Text section:
↓
= Royal Air Force strikes of 1946 =

Small revolt in India

The Royal Air Force strikes of 1946 was a series of demonstrations and strikes at several dozen Royal Indian Air Force stations in the Indian subcontinent beginning on 22 January 1946. As these incidents involved refusals to obey orders they technically constituted a form of mutiny.

== Protests ==
A series of demonstrations and strikes occurred at several dozen Royal Air Force stations in the Indian subcontinent beginning on 22 January 1946. As these incidents involved refusals to obey orders, they technically constituted a form of mutiny. The protests arose in response to slow demobilization and return of British troops to Britain, and use of British shipping facilities for transporting G.I.s. The "mutiny" began at either Maripur or nearby Karachi (RAF Drigh Road) and later spread to involve nearly 50,000 men over 60 RAF stations in India, Ceylon, Burma and as far away as Singapore, Egypt, North Africa, and Gibraltar. The peaceful protests lasted between three and eleven days.

For their part, the British Government argued that the amount of shipping available was insufficient to permit immediate repatriation of the large number of personnel. However, later declassified reports have shown that British troops were deliberately retained in India to control possible unrest from the independence movement, and the grievances of the RAF men may have also included significant political opinions and sympathy with the communist Party of India.
↑
Dataset content:
↓
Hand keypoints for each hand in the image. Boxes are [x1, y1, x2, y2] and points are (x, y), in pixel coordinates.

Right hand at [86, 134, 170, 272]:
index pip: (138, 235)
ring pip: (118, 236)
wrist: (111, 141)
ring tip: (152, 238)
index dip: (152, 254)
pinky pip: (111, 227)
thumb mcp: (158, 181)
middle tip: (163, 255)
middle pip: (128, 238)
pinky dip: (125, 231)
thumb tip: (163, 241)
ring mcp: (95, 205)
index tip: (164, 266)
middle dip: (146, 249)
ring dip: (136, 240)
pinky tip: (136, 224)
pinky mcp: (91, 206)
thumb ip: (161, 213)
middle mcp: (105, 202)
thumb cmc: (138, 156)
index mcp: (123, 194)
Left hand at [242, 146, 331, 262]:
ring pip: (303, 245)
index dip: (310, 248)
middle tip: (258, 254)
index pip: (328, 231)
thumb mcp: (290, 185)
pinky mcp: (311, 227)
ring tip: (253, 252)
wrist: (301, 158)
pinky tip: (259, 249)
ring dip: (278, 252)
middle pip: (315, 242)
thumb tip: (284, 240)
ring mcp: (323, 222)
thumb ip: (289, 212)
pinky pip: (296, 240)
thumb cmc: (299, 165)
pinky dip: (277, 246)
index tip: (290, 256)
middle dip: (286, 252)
↑
Exercises:
[1] Translate this sentence from the text on the 1946 Royal Air Force strikes into Spanish: "The peaceful protests lasted between three and eleven days."
[2] According to the text on the 1946 Royal Air Force strikes, how many men did the protests eventually involve?
Rely only on the text about the 1946 Royal Air Force strikes, not on the material.

Answers to each task:
[1] Las protestas pacíficas duraron entre tres y once días.

[2] Nearly 50,000 men.